On hindsight I feel that film-makers are a selfish lot. Their need for self-discovery and self-gratification isolates their nearest ones. Their need for isolation makes their dearest ones lonely, sad and often confused. Film-makers also suffer from the ‘victim syndrome’. They believe that nobody really understands them or their ‘inner turmoil’. The truth is that they are victims of their own need for expression. I am still not sure whether being a film-maker is a lonely profession or whether it is a selfish profession.

There is pain. In my heart. It happens. Every time. I embark. Upon this path. A path. That is agonizing. Yet full. Of ecstasy. My breathing. Gets hurried. My mind. Searches an answer. To a riddle.

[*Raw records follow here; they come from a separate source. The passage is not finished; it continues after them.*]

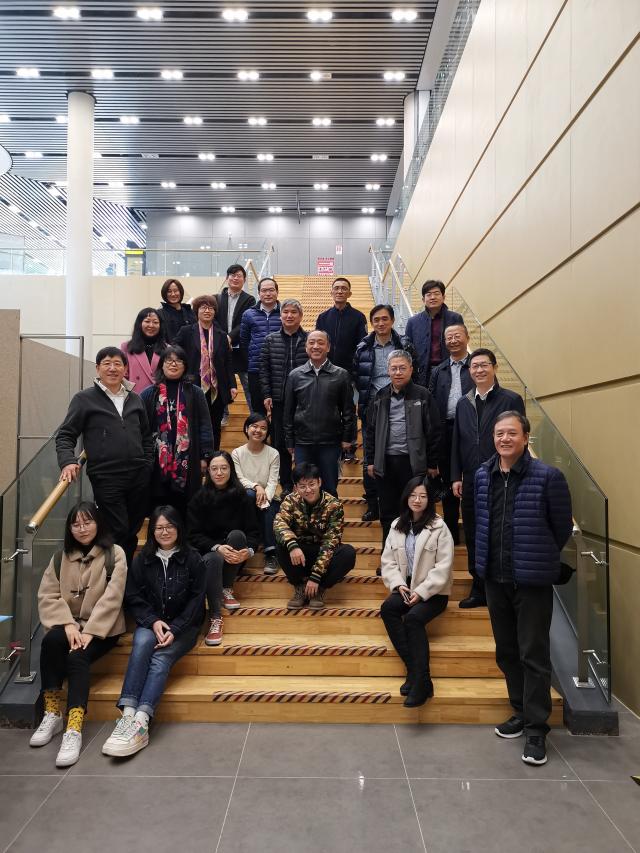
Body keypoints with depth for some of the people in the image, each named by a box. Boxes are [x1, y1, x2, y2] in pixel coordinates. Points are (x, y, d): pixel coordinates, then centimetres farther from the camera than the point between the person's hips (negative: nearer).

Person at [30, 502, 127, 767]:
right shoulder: (60, 557, 12)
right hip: (69, 624, 3)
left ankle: (73, 730, -33)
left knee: (77, 657, -31)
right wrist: (68, 625, -17)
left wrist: (90, 631, -21)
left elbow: (112, 598, -11)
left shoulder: (114, 554, -2)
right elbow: (47, 596, 0)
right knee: (50, 641, -29)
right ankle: (52, 714, -18)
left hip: (102, 628, -3)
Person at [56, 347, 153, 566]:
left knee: (132, 532, 12)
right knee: (118, 533, -4)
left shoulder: (135, 399, 13)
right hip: (106, 478, -4)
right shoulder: (84, 399, 1)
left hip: (139, 476, 4)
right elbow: (65, 435, 1)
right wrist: (68, 461, -15)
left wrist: (147, 464, 12)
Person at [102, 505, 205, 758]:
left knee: (161, 658, -29)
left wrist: (174, 630, -15)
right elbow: (133, 597, 6)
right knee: (142, 643, -31)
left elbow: (196, 600, -2)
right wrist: (153, 621, -12)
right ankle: (128, 715, -40)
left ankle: (141, 722, -41)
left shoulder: (192, 559, 1)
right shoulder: (142, 559, 9)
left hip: (182, 626, -2)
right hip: (150, 624, 2)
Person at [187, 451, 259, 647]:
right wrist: (217, 548, -25)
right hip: (207, 552, -1)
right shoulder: (199, 498, -3)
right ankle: (215, 618, -36)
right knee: (214, 559, -35)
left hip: (234, 556, 2)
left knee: (237, 535, -30)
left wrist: (249, 550, -26)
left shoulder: (241, 497, -1)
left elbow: (253, 531, -4)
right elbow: (194, 535, -8)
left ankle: (227, 590, -14)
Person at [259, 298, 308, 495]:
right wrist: (266, 395, -1)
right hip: (278, 401, 2)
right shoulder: (270, 340, 7)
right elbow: (264, 369, 6)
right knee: (280, 443, 8)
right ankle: (286, 486, 20)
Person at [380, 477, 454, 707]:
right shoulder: (397, 526, 8)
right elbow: (388, 561, 7)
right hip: (406, 588, 4)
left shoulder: (439, 527, -7)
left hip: (433, 592, -4)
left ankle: (421, 681, -22)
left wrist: (421, 592, -17)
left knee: (413, 617, -31)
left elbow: (443, 566, -11)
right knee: (387, 608, -27)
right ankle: (415, 670, -23)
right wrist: (398, 584, -11)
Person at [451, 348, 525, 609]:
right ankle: (479, 589, 24)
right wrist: (456, 477, 6)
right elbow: (457, 442, 12)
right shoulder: (463, 403, 11)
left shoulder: (511, 400, -3)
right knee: (473, 538, 11)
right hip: (471, 482, 5)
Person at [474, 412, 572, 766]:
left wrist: (540, 559, 7)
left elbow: (563, 527, -3)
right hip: (495, 577, 5)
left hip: (532, 580, -5)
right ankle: (522, 712, 34)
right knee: (506, 652, 17)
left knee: (534, 655, 3)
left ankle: (536, 729, 17)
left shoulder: (547, 477, -13)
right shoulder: (483, 475, 2)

A riddle. That I call. A story. My heart. Seeks salvation. In a temporary moment. Called creation. I also question. My anxiety. And wonder. Is it worth the pain? I have no answer. Except. My restlessness. Self imposed. Self inflicted. Painful pleasure. I feel privileged. Yet pressured. I ask. Why do I have to be different? Why do I have to persist? Yet I persist. Into an unknown quest. I attempt. A conquest. Of my own demons. I am thankful. And resentful. That I guess. Is life.

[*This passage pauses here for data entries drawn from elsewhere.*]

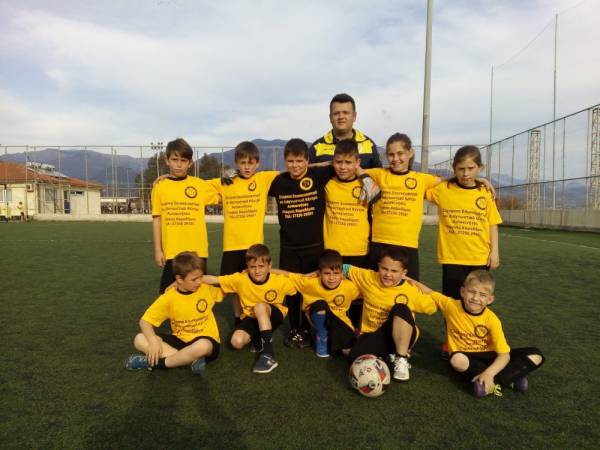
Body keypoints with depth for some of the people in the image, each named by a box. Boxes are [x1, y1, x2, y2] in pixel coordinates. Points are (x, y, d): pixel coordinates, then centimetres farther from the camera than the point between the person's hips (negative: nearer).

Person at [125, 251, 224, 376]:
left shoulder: (207, 288, -8)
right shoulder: (169, 297, -9)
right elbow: (145, 321, -7)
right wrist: (153, 341, -24)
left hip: (205, 341, -2)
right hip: (180, 340, 3)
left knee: (202, 346, -40)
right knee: (139, 340, -16)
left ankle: (155, 362, -21)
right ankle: (190, 359, -27)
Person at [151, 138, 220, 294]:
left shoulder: (200, 185, 2)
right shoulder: (160, 187, 1)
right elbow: (156, 220, 3)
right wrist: (157, 250, 1)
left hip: (197, 250, 1)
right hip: (172, 251, 0)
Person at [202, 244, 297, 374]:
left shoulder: (280, 281, -20)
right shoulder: (240, 279, -20)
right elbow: (213, 279, -21)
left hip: (274, 316, -2)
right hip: (251, 317, 2)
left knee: (260, 306, -37)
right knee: (237, 341, -26)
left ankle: (268, 354, -32)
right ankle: (260, 338, 8)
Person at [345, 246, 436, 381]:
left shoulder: (411, 291, -11)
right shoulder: (368, 278, -7)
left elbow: (432, 307, 0)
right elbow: (346, 269, 6)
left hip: (400, 337, 0)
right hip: (373, 336, 1)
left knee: (401, 308, -34)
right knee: (356, 360, -32)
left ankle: (401, 359, -19)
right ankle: (384, 357, -1)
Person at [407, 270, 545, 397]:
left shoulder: (491, 319, -17)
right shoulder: (451, 305, -15)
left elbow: (504, 354, -20)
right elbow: (429, 293, 0)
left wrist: (488, 374, -36)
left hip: (488, 356, 1)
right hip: (466, 357, -1)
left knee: (535, 356, -16)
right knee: (457, 360, -40)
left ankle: (492, 382, -25)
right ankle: (509, 378, -25)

Personal circumstances, financial compulsions and the urge to make films again got me back to the city. I journeyed back to the city knowing only this much. I would make a film that I wanted to make. I would make a film the way I wanted to make it. I would make a film with complete honesty. I would make a film with somebody who believed in my story. I would make a film with somebody who believed in me. The process of making the film had to be organic. The story had to be from within me. It had to express something I felt deeply about. The characters, screenplay, structure had to flow from conviction and not compulsion. The shots had to germinate from the scene. The mis en scene had to evolve from a space that belonged to my characters. Nothing would be forced. Nothing fake. Nothing convoluted.  All this was easier said than done. The real battle had just begun.

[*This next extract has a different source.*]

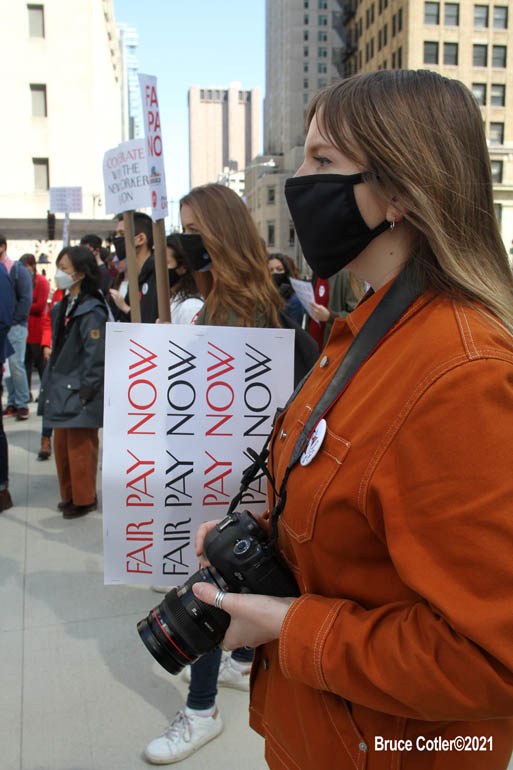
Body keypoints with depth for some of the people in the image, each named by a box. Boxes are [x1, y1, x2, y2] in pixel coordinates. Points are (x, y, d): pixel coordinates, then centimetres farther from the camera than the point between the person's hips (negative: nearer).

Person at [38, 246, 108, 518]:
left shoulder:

I did not have a story yet. I had worked on many scripts and toyed with many ideas. Some of them were unrealistic dreams. Some of them were out of date. Some of them were simply terrible. One of them was an idea that I had for nearly 5 years. It was an idea that had consumed me for the longest time. It was a script that I wanted to make but ended up making ‘Woodstock Villa’ instead. It is a script I still want to make. That script is another story. And hopefully another journey.

February 11, 2010 changed my life forever. A tragedy gave birth to a story. A story that had to be told. A story that had to be seen. A journey that had to be witnessed. Finally I had a story to tell… My untitled dream was born…

I closed my eyes. As she flowed past. I tried to focus. On her journey. I tried to block. Thoughts of myself. But the mind. Played its game. Her journey. Got muddled. With mine. Both hindered. Both in turmoil. Yet flowing. Merging. Resting. Flowing. Sometimes rushing. Sometimes calm. Many confused moments later. I opened my eyes. My mind. And me. At peace. Until the next hurdle.